Session Item

Clinical target volume (CTV) definition for adjuvant radiotherapy of glioblastomas (GBM) is commonly performed via isotropic expansion of the resection cavity and the residual gross tumor volume (GTV) or the FLAIR hyperintense region following international guidelines. A commonly used isotropic expansion of 2 centimeters is loosely based on postmortem analyses and imaging studies demonstrating that GBM recurrences occur within this distance in approximately 70-90% of cases (1–8). The efficacy of adjuvant radiotherapy proves that this approach covers a significant part of areas with microscopic tumor infiltration. On a patient-specific basis, one study showed that expansions ranging from one to three centimeters would have covered all individual locoregional recurrences. GBM growth, however, appears to be anisotropic as it is confined by anatomical barriers and happens with differing growth speeds in white and grey matter. Spatial localization of areas with microscopic infiltrations could thus be used to generate more individualized CTVs. This talk summarizes two promising solutions for the improved definition of a microscopic tumor volume using medical imaging studies.
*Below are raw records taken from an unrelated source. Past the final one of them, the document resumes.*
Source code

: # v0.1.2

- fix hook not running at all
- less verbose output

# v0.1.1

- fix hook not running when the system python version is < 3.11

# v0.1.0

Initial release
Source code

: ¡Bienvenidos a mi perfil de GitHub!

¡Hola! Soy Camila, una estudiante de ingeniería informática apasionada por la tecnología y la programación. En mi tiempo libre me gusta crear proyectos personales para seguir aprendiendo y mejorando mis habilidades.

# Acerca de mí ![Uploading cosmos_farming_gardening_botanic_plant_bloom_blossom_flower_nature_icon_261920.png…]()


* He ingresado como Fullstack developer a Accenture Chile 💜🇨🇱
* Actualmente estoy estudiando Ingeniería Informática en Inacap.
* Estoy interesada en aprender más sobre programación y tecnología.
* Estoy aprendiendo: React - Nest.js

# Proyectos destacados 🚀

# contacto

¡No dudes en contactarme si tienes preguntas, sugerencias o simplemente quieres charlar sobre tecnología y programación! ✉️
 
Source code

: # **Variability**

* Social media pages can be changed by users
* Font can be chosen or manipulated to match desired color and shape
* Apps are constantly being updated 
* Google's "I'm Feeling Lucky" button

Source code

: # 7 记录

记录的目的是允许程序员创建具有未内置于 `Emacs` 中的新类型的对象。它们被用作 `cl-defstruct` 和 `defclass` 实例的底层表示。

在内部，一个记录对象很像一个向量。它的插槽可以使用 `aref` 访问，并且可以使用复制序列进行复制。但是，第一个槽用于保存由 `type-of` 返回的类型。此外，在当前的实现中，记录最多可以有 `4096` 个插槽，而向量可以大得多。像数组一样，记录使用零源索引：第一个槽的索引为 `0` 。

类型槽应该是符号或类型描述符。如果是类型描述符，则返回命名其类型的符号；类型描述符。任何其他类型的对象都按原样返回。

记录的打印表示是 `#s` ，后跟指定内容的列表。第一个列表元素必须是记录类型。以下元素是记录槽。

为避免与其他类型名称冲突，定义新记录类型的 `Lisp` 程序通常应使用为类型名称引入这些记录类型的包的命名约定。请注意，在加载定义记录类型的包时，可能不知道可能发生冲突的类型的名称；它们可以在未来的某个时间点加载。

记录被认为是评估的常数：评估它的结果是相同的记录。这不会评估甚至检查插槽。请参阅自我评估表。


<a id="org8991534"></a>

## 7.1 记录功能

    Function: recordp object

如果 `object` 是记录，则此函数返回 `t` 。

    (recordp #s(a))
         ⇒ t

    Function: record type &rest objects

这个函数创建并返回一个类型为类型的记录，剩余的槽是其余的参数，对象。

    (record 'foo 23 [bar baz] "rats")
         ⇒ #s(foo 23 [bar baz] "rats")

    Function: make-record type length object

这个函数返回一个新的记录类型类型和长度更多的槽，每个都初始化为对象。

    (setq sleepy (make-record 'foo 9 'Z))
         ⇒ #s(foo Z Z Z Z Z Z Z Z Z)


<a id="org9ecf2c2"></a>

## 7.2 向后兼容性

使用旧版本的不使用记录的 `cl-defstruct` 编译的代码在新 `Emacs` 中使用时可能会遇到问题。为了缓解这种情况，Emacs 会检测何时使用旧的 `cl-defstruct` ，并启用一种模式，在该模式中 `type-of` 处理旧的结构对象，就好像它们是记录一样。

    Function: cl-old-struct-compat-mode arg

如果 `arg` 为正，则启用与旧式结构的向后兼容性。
First, mathematical tumor growth models allow predicting the path of infiltrative tumor cells. Adaptation to GBM, the microscopic spread has been modeled using partial differential equations of the reaction-diffusion type combined with information of anatomical barriers, grey and white matter, and white matter tracts. The frequently used Fisher–Kolmogorov equation describes tumor growth via the two factors “diffusion” and “proliferation”. Early models had to rely on a seed point for initiation rather than the actual GTV and used approximate values for relevant parameters such as the cell density. Recent developments incorporated multimodal imaging such as MRI and 18F-fluoro-ethyl-tyrosine (18F-FET) PET for spatially resolved tumor density estimation and patient-specific Diffusion Tensor Imaging (DTI) for the anatomic definition of anisotropic growth along white matter tracks.

Second, the development of imaging-specific artificial intelligence techniques such as deep convolution neural networks, often referred to by the term “Deep Learning”, have opened new possibilities in image processing and analysis. Deep Learning-based elimination of the free water component in peri-tumoral edema has been shown to improve the predictive value of the local recurrences based on fractional anisotropy. In another study, a convolutional neural network could be successfully trained to differentiate glioblastomas from brain metastases based on peri-tumoral free water-corrected fractional anisotropy.Moreover, machine learning algorithms have been deployed for tumor growth modeling to allow training on patient-specific data. Through the integration of such techniques with mechanistic models growth prediction could further be improved. Alternatively, generative adversarial networks or convolutional neural networks were directly trained to predict tumor growth based on longitudinal imaging studies. 

In conclusion, Deep Learning and tumor growth modeling-based estimation of microscopic invasion of GBM may be used for individualized CTV definitions. In patients with a high risk for more distant progression, larger anisotropic CTVs may be indicated. In patients with a low risk for distant progression, smaller CTVs may be sufficient which could lead to reduced toxicity and improved opportunities for re-irradiations. The improvement of contemporary techniques and their validation in future prospective trials is warranted before clinical application.